More Aus Businesses Expected To Become Insolvent
More Australian businesses are expected to become insolvent due to pressures of higher interest rates, inflation, wages and labour shortages, and lower consumer demand, says CreditWatch.
Payment defaults from business-to-business transactions hit a record high in February, and according to the data and technology company, there is a strong correlation between payment defaults and business failures.
Businesses with one default have a 24 per cent chance of going insolvent in the next 12 months, and this rises to 42 per cent for two defaults against two businesses and 62 per cent for three defaults against three businesses, it says.

CreditorWatch CEO, Patrick Coghlan, says the rise in B2B payment defaults and falling invoice values is a very concerning combination.
“Trade payment defaults going up while invoice values decline is a real worry,” he says. “This indicates that cash reserves are being depleted and margins are being squeezed. An increasing number of businesses have less cash coming in, which means they are then finding it more difficult to pay their own suppliers and as such we are seeing a steep increase in payment defaults being registered on the CreditorWatch database. They are also cutting the size of their orders and running down inventories.

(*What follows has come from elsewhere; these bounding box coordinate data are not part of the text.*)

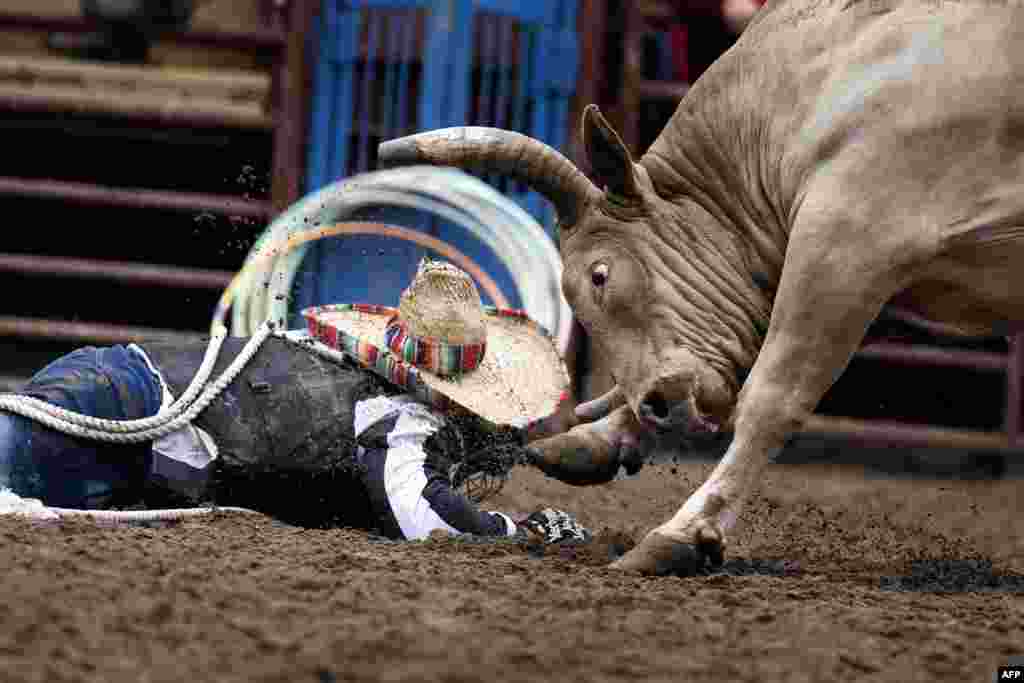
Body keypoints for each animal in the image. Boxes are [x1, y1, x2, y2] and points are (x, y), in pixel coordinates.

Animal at [376, 0, 1024, 577]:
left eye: (599, 276)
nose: (662, 407)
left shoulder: (850, 238)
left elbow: (773, 396)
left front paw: (682, 534)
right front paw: (598, 437)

“This payment defaults data provides our members with critically important intelligence about the trading behaviour of other businesses, some of whom they could have extended credit to.”

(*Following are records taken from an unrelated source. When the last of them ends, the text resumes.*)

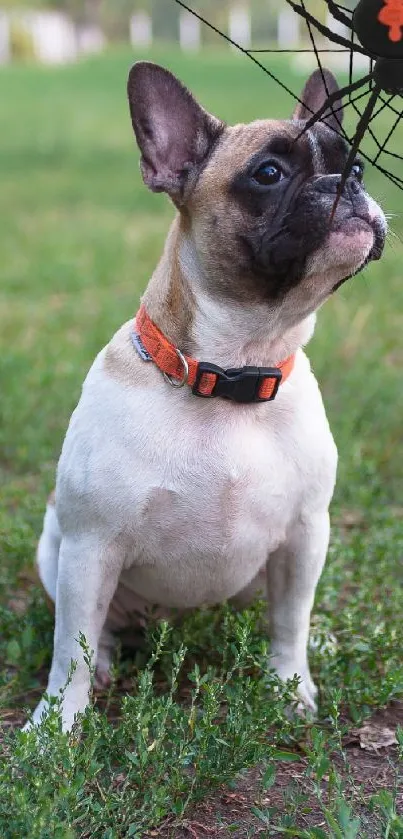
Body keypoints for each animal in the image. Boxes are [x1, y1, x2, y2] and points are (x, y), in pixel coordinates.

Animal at [26, 60, 386, 728]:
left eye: (356, 167)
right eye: (268, 174)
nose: (346, 183)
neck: (234, 369)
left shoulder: (306, 534)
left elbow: (290, 621)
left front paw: (290, 687)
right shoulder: (90, 547)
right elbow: (71, 649)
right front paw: (56, 724)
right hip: (55, 549)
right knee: (96, 631)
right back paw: (108, 662)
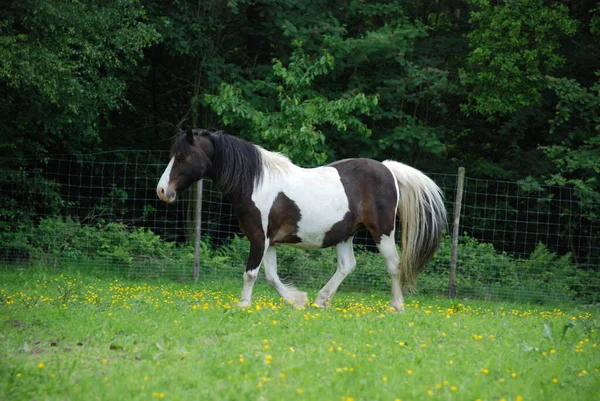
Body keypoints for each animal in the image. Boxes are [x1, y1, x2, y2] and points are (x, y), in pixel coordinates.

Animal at [157, 126, 448, 310]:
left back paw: (396, 306)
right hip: (344, 234)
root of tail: (388, 168)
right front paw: (297, 299)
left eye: (183, 156)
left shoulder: (258, 238)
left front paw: (243, 305)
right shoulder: (268, 242)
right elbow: (271, 277)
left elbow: (251, 274)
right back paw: (321, 300)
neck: (256, 182)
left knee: (393, 264)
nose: (162, 191)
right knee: (347, 265)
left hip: (382, 231)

The CreditorWatch Business Risk Index (BRI) showed that payment defaults from business-to-business transactions were up about 50 per cent in the past year to 122, as companies faced lower consumer demand.
CreditorWatch Chief Economist, Anneke Thompson notes that the BRI data has been pointing towards a rapidly slowing economy for some time now, and this has now been reflected in the December quarter Australian National Accounts.
“Gross Domestic Product (GDP) grew by a very slow 0.2 per cent over the December quarter, taking the annual growth rate to 1.5 per cent,” she says. “However, in per capita terms, GDP has been negative for three straight quarters, which means Australia is in a ‘per capita’ recession. The sustained fall in the average value of invoices over 2023 was a very good leading indicator of the overall slowing of the economy.”
CreditWatch Key Business Risk Index insights for February:
- B2B trade payment defaults are now consistently above pre-COVID levels, recording a record high in February and a 47.9 per cent year-on-year increase.
- The average value of invoices for Australian businesses had a small uptick in January but is still trending down and sits 16 per cent below the February 2023 level.
- External administrations are now sitting consistently above pre-COVID levels (up 24.6 per cent year-on-year).
- Credit enquiries had a seasonal jump in February but are still trending down as trade activity declines.
- Court actions are returning to pre-COVID levels. For our latest observed month, December 2023, they are up 52.0 per cent against December 2022.
- Businesses in the food and beverage services sector remain the most at risk of business failure (7.08 per cent) by a considerable margin. Public Administration and Safety is the next riskiest industry at 5.39%, followed by Accommodation (5.09%).
- The regions with the lowest risk of business failure remain concentrated around regional Victoria, inner-Adelaide and North Queensland. Ballarat, in regional Victoria, is the top-ranked region, followed by Norwood-Payneham-St Peters in South Australia and Townsville in Queensland.
- The regions with the highest risk of business failure are around Western Sydney and South-East Queensland, with Merrylands-Guildford (NSW) the top-ranked region, followed by Bringelly-Green Valley and Canterbury, all in Western Sydney.
- On a quarterly basis, the best performing region is Nundah, in inner-Brisbane, which moved 22.0 points up the index, while Stonnington-East in inner-Melbourne recorded the biggest slide down the index – also 22.0 points.
Based on BRI data coming through and models projecting external administrations and business failures, CreditWatch anticipates that the next six months, at least, will be very challenging for Australian businesses.
All businesses will need to watch their cash flow very closely, even when the cash rate begins to decline, which at this stage looks to be sometime in Q3 2024, it says, adding that at least three or four cuts to the cash rate will be needed before Australian consumers start to feel more comfortable making purchases of discretionary items, which is unlikely to be until early 2025.